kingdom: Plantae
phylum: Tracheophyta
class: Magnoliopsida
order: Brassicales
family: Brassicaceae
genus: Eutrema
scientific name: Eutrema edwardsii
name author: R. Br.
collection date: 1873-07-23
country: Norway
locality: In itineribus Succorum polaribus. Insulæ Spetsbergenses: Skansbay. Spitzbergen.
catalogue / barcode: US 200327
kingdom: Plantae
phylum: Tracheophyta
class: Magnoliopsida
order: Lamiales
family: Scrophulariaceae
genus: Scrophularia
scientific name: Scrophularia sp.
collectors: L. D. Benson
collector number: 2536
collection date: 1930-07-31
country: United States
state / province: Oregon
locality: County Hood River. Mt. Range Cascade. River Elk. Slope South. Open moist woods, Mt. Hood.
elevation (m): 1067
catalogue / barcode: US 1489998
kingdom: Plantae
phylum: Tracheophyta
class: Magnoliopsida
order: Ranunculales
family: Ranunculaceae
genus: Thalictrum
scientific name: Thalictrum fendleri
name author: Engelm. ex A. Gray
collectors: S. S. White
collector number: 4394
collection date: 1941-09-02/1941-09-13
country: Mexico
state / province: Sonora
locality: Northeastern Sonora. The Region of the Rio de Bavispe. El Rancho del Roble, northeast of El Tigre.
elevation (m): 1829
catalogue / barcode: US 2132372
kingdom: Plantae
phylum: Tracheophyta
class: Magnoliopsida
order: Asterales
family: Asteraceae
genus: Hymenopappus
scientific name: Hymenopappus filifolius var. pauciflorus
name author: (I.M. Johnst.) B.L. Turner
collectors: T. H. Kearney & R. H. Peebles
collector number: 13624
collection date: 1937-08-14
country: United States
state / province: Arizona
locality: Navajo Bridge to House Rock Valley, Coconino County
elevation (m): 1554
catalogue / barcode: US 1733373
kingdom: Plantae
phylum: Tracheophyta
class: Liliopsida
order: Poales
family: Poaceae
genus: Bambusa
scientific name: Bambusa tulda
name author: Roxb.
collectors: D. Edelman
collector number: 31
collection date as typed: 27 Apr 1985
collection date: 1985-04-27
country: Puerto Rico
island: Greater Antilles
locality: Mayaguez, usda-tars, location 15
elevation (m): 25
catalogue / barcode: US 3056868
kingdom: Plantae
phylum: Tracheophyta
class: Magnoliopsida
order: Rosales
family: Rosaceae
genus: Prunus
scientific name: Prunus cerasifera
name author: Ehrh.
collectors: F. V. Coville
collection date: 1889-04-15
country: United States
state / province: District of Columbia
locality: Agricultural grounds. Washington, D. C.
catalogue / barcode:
=======
What the exercise asks — Convert every line of the material above into a JSON array of strings, one string per line, leaving out blank lines.

Finished exercise —
[
  "kingdom: Plantae",
  "phylum: Tracheophyta",
  "class: Magnoliopsida",
  "order: Brassicales",
  "family: Brassicaceae",
  "genus: Eutrema",
  "scientific name: Eutrema edwardsii",
  "name author: R. Br.",
  "collection date: 1873-07-23",
  "country: Norway",
  "locality: In itineribus Succorum polaribus. Insulæ Spetsbergenses: Skansbay. Spitzbergen.",
  "catalogue / barcode: US 200327",
  "kingdom: Plantae",
  "phylum: Tracheophyta",
  "class: Magnoliopsida",
  "order: Lamiales",
  "family: Scrophulariaceae",
  "genus: Scrophularia",
  "scientific name: Scrophularia sp.",
  "collectors: L. D. Benson",
  "collector number: 2536",
  "collection date: 1930-07-31",
  "country: United States",
  "state / province: Oregon",
  "locality: County Hood River. Mt. Range Cascade. River Elk. Slope South. Open moist woods, Mt. Hood.",
  "elevation (m): 1067",
  "catalogue / barcode: US 1489998",
  "kingdom: Plantae",
  "phylum: Tracheophyta",
  "class: Magnoliopsida",
  "order: Ranunculales",
  "family: Ranunculaceae",
  "genus: Thalictrum",
  "scientific name: Thalictrum fendleri",
  "name author: Engelm. ex A. Gray",
  "collectors: S. S. White",
  "collector number: 4394",
  "collection date: 1941-09-02/1941-09-13",
  "country: Mexico",
  "state / province: Sonora",
  "locality: Northeastern Sonora. The Region of the Rio de Bavispe. El Rancho del Roble, northeast of El Tigre.",
  "elevation (m): 1829",
  "catalogue / barcode: US 2132372",
  "kingdom: Plantae",
  "phylum: Tracheophyta",
  "class: Magnoliopsida",
  "order: Asterales",
  "family: Asteraceae",
  "genus: Hymenopappus",
  "scientific name: Hymenopappus filifolius var. pauciflorus",
  "name author: (I.M. Johnst.) B.L. Turner",
  "collectors: T. H. Kearney & R. H. Peebles",
  "collector number: 13624",
  "collection date: 1937-08-14",
  "country: United States",
  "state / province: Arizona",
  "locality: Navajo Bridge to House Rock Valley, Coconino County",
  "elevation (m): 1554",
  "catalogue / barcode: US 1733373",
  "kingdom: Plantae",
  "phylum: Tracheophyta",
  "class: Liliopsida",
  "order: Poales",
  "family: Poaceae",
  "genus: Bambusa",
  "scientific name: Bambusa tulda",
  "name author: Roxb.",
  "collectors: D. Edelman",
  "collector number: 31",
  "collection date as typed: 27 Apr 1985",
  "collection date: 1985-04-27",
  "country: Puerto Rico",
  "island: Greater Antilles",
  "locality: Mayaguez, usda-tars, location 15",
  "elevation (m): 25",
  "catalogue / barcode: US 3056868",
  "kingdom: Plantae",
  "phylum: Tracheophyta",
  "class: Magnoliopsida",
  "order: Rosales",
  "family: Rosaceae",
  "genus: Prunus",
  "scientific name: Prunus cerasifera",
  "name author: Ehrh.",
  "collectors: F. V. Coville",
  "collection date: 1889-04-15",
  "country: United States",
  "state / province: District of Columbia",
  "locality: Agricultural grounds. Washington, D. C.",
  "catalogue / barcode:"
]